In late 2002, I listed a few strategic threats. Among them:
- North Korea: Having obtained plans for a working bomb from our ally in Pakistan, they have now reactivated their reactor, and broken the U.N. seals on their equipment for extracting weapons-grade plutonium, in violation of several agreements. A cause for concern perhaps, but Donald Rumsfeld opines that diplomacy "seems to me a perfectly rational way of proceeding".
- Iraq: Has no nuclear weapons, and no immediate prospects of getting the requisite fissile material. Their military is a hollow force which presents no immediate threat to any of its neighbors; their trade is heavily restricted.

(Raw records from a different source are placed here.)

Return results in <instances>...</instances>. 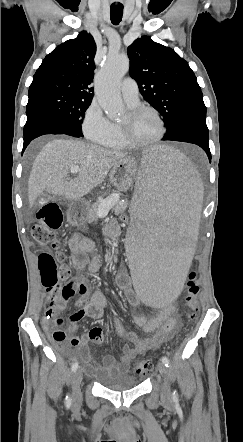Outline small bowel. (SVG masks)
<instances>
[{
  "label": "small bowel",
  "instance_id": "small-bowel-1",
  "mask_svg": "<svg viewBox=\"0 0 243 442\" xmlns=\"http://www.w3.org/2000/svg\"><path fill=\"white\" fill-rule=\"evenodd\" d=\"M105 232L110 236L115 235L117 232L116 226L108 224L105 227ZM69 247L72 253V263L77 270L86 268L91 274L99 271L101 255L97 251L96 244L92 239L76 234L70 239ZM70 284L79 290V299L76 302L78 310L70 316L68 325V331L74 333L78 323L83 318L101 319L109 305L107 299L99 290L89 287V282L86 278L77 277ZM116 284L124 291L132 305L136 306L139 304L140 298L139 296H134L128 274L120 272L116 277ZM64 305L65 303L55 307L52 311L47 310L45 313L42 323L51 334L57 321H52V318L60 313ZM134 324L140 327L147 337L143 339L138 338L135 333L125 331L120 320H114L117 335L127 341L119 358L106 355L101 359L100 363H94L90 360L88 343L101 344L104 341L102 329L99 326H93L86 336H71L70 343L76 348L72 355L73 358L84 359L86 372L96 378L113 372H125L129 369L133 357H137L146 351L156 350L178 330L175 307L172 305L164 307L157 315L149 319L135 317ZM56 342L64 344V341Z\"/></svg>",
  "mask_w": 243,
  "mask_h": 442
}]
</instances>
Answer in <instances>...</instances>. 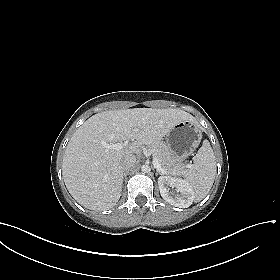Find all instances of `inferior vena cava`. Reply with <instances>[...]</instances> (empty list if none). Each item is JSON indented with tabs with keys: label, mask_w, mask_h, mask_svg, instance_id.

An immense threat which must be dealt with immediately, by military action.
- Iraq: subjected to a U.S. military invasion which revealed that they had no weapons of mass destruction, nor the immediate prospect of getting any, despite all the rhetoric about "the smoking gun that might come in the form of a mushroom cloud". Furthermore, a leaked British memo from summer 2002, reporting on American plans, said that the Americans at that point already knew that Saddam's "WMD capability was less than that of Libya, North Korea, or Iran", and that it didn't matter in Washington -- "the intelligence and facts were being fixed around the policy" of justifying an invasion that Dubya had already decided on. The "mushroom cloud" rhetoric was a plain, deliberate lie.
- North Korea: treated with inept diplomacy, the most recent result of which is apparent preparations for a nuclear test.